2. To make filling, heat vegetable oil in a wok till just smoking. Over high heat, stir-fry dried prawns till lightly golden. Add garlic and stir-fry till translucent. Add dried mushrooms and stir-fry till everything is nicely golden brown. Add turnip and continue stirring till thoroughly heated and wok is very hot again. Add light soya sauce and sugar. Stir till LSS is absorbed. Add water drained from dried prawns and dried mushrooms, which should be no more than 2 tbsp or so.

Continue stir-frying till turnip is wilted but still crunchy. Sprinkle with ground white pepper.

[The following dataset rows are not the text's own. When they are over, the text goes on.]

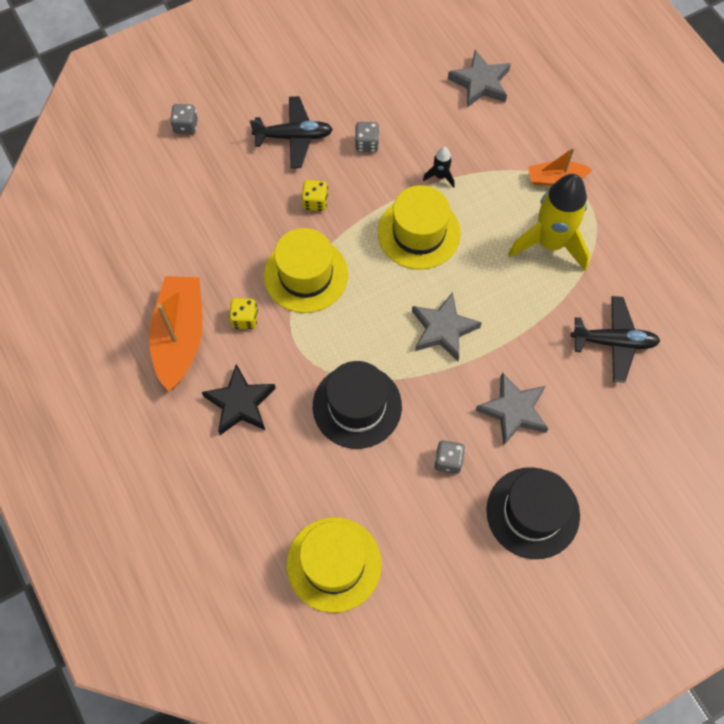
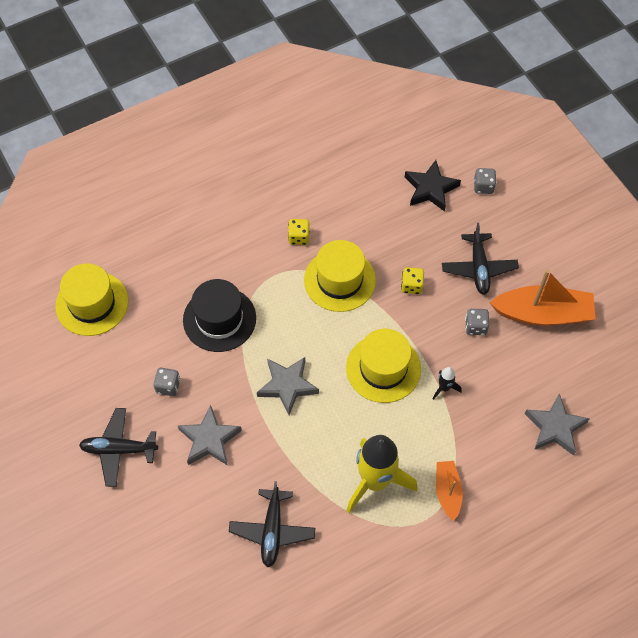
camera: 90 degrees right, 5 degrees down
orange boat [149,276,203,392] -> orange boat moved to [490,269,596,325]
black star [202,364,276,435] -> black star moved to [405,160,461,212]
black hat [486,467,580,559] -> black plane [79,408,158,487]

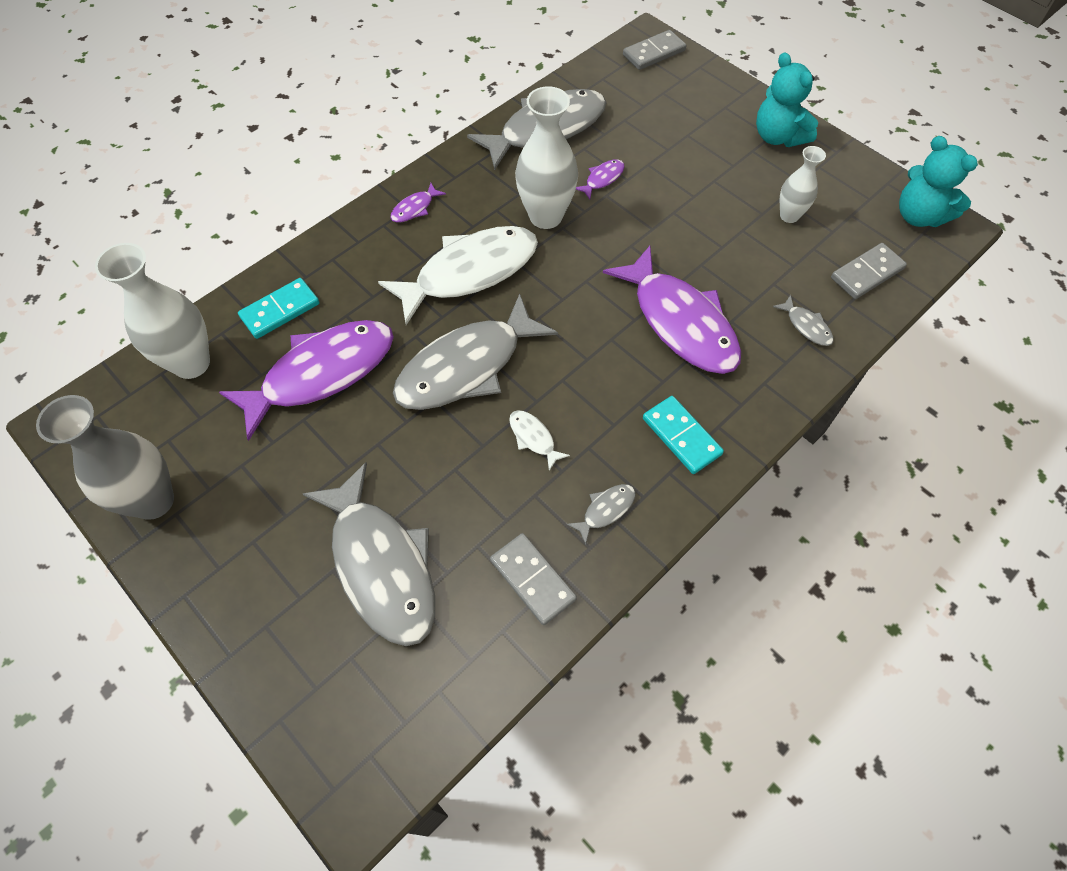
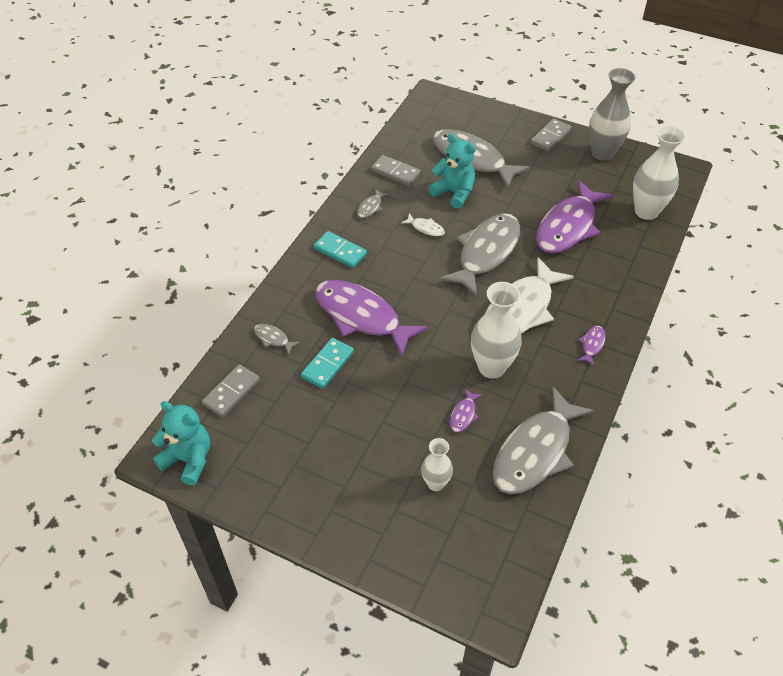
camera: 160 degrees right, 10 degrees down
turquoise domino [238,278,319,339] -> turquoise domino moved to [301,338,354,389]
grey domino [623,30,686,70] -> grey domino moved to [530,118,571,152]
turquoise teddy bear [756,52,818,147] -> turquoise teddy bear moved to [428,134,476,209]
white vase [780,146,826,223] -> white vase moved to [421,438,453,491]

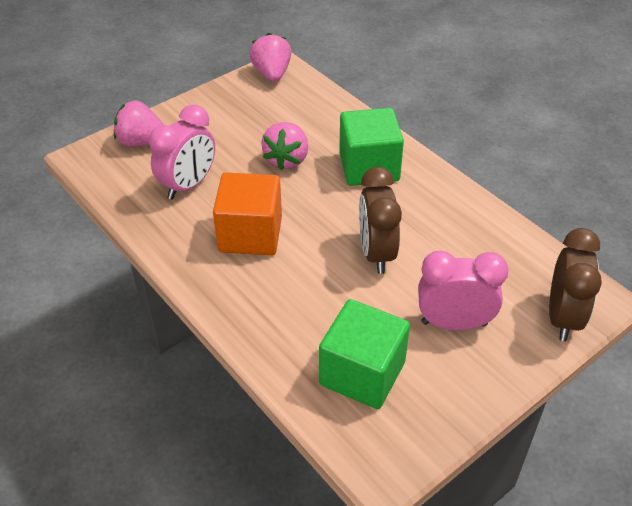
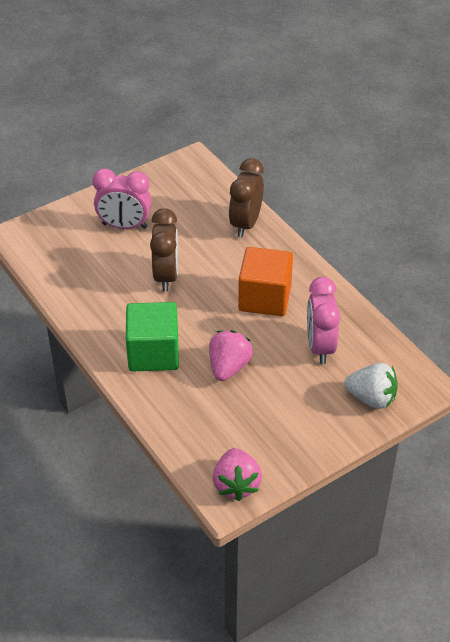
camera: 175 degrees left, 0 degrees up
pink strawberry [114,101,164,146] -> white strawberry [344,363,398,409]
pink clock [149,105,215,199] -> pink clock turned 45 degrees counterclockwise [307,277,341,364]
green cube [319,299,410,409] -> none
brown clock [549,228,602,341] -> brown clock moved to [229,158,264,237]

Stir through. Taste and adjust seasoning if necessary. Turn off heat. Push turnip to side of wok to drain. If turnip is very wet, drain in a colander. Leave till cold. Transfer to a bowl.

3. To wrap,
dust worktop lightly with tapioca starch. Knead and roll dough into a log shape, dusting with tapioca starch if too sticky. Cut into 32 pieces, 30-32 g each. Keeping dough not being worked on covered, roll each piece into a ball, dusting with tapioca starch as necessary. Flatten into a disc with dough scraper, then roll into a 11-cm circle about 2 mm thick. Place 30-32 g filling on the dough, in the middle. Fold bottom half of dough upward, bringing edges together. Press to seal, from the middle to the corners. Set aside, covered, and repeat from "roll each piece into a ball . . ."

4. Turnip filling in bottom of bowl would be rather wet. Drain as appropriate.

5. To steam, brush perforated tray with oil, or line with parchment paper. Place soon kueh on the tray spaced 1 cm apart. Steam over rapidly boiling water till slightly puffed, about 10 minutes. Brush lightly with oil. Transfer to an oiled plate, spaced apart whilst cooling down. If desired, pan-fry just before eating.

6. To serve, drizzle soon kueh with sweet dark soya sauce and/or chilli sauce. Leftovers should be refrigerated, then steamed or pan-fried till thoroughly heated through before eating.